#Manifesto

Qualche volta anche io mi sono accostato alle beatitudini come se fossero una scatola che contiene biglie di vetro, estrandone l'una o l'altra a turno per ammirarle controluce. 
Invece adesso mi accorgo che le beatitudini si tengono per mano, si intrecciano come la trama e l'ordito.

Ci sono due assi principali, due direzioni: i perseguitati, gli afflitti e gli affamati di giustizia da una parte; i puri di cuore, i misericordiosi, gli operatori di pace dall'altra.
E non penso sia un caso che questo discorso avviene dopo l'arresto di Giovanni, quando qualche animo più irruento avrebbe potuto scaldarsi. 

Sulla montagna proclami invece beato chi, pure nella persecuzione, nella vessazione e nell'indigenza è capace di conservare un cuore puro, di operare per la pace e di non rinunciare ad elargire misericordia.

Questo è, in purezza, il nocciolo della Fede cristiana, prima di ogni preghiera recitata in maniera più o meno meccanica,  di ogni devozione a questo o quel santo e di ogni aspettativa ultraterrena (il Regno dei Cieli, al quale pure Ti riferisci, si compie qui ed ora: vale la pena di ricordarlo).

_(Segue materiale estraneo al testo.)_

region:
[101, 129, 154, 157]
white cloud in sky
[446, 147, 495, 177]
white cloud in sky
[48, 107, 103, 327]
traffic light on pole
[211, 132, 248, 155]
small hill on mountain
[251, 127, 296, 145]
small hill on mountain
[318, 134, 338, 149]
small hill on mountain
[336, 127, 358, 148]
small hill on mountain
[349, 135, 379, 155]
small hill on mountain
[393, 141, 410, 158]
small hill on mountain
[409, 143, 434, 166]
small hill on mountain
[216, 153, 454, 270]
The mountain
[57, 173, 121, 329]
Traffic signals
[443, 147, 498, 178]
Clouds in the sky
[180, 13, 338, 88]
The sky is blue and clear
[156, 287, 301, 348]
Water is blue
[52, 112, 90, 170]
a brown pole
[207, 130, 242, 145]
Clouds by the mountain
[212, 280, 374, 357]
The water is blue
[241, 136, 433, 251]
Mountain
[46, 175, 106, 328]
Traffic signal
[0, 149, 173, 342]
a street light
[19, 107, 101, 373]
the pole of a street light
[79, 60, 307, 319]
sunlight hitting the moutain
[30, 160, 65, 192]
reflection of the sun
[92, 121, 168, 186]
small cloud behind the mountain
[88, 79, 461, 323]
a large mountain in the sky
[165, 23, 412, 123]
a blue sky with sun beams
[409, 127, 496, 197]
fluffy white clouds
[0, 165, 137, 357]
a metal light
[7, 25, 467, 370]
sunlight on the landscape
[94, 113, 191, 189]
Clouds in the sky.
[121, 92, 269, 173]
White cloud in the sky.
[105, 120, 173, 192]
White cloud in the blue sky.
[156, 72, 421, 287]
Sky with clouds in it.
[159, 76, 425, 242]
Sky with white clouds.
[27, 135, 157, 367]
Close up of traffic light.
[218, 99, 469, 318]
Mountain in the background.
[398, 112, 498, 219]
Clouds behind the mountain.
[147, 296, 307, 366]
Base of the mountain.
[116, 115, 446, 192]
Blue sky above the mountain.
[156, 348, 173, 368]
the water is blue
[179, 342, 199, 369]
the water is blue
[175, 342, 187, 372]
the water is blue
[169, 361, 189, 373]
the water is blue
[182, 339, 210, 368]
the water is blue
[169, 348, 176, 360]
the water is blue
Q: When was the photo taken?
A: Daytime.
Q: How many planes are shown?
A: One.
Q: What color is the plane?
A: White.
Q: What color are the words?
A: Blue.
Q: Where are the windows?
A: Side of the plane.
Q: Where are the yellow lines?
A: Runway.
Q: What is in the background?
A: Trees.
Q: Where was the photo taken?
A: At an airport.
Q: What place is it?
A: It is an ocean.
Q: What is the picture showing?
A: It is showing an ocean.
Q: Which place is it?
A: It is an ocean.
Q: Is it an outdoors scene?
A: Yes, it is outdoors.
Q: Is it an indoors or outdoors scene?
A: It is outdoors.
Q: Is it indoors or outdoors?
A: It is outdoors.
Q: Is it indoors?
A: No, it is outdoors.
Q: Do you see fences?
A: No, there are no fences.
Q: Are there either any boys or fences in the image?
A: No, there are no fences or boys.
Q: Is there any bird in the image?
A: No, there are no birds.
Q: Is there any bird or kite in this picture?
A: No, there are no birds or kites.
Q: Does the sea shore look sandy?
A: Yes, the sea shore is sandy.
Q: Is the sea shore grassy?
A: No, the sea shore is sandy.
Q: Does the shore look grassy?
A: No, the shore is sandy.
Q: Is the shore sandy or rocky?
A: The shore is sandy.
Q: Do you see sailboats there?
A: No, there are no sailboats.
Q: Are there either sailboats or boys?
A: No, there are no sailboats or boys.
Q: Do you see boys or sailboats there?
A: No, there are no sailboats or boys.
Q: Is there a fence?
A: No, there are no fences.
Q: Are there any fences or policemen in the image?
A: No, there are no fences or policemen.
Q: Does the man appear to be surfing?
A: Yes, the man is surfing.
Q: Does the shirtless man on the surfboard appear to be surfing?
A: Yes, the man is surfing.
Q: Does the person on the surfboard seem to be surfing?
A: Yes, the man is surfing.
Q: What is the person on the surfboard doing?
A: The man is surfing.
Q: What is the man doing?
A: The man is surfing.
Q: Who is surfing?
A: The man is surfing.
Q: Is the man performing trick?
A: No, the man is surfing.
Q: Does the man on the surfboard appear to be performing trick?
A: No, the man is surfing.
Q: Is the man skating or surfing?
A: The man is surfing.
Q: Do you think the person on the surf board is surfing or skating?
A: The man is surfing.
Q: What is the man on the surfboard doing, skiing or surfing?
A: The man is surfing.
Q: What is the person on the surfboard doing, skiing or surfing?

Il discorso della montagna è il manifesto della  nostra Fede: siamo liberi di scegliere altro, ma difficilmente dovremmo dirci cristiani, in quel caso.

#Miscela

Storia di chi scappa da una persecuzione, di chi lascia la sua terra, la sua famiglia ed i suoi amici. 
Storia di pescatori dalle reti vuote, dalle pance vuote, dalle speranze vuote. 
Storia di chi, per necessità o per urgenza, è costretto a mettere da parte una vita e ad inventarsene un'altra.

Avendo intanto saputo che Giovanni era stato arrestato, Gesù si ritirò nella Galilea e, lasciata Nazaret, venne ad abitare a Cafarnao, presso il mare...
(...)
Ed essi subito, lasciata la barca e il padre, lo seguirono.

Eppure proprio da quella miscela di fuggiaschi e disillusi, potenzialmente nefasta, si genera il primo embrione della Chiesa.

Prego per chi è nelle medesime condizioni, perchè piuttosto che cedere alla rassegnazione ed allo scoramento, continui a cercare incessamente il Prossimo, che è il vero presupposto dell'evangelizzazione.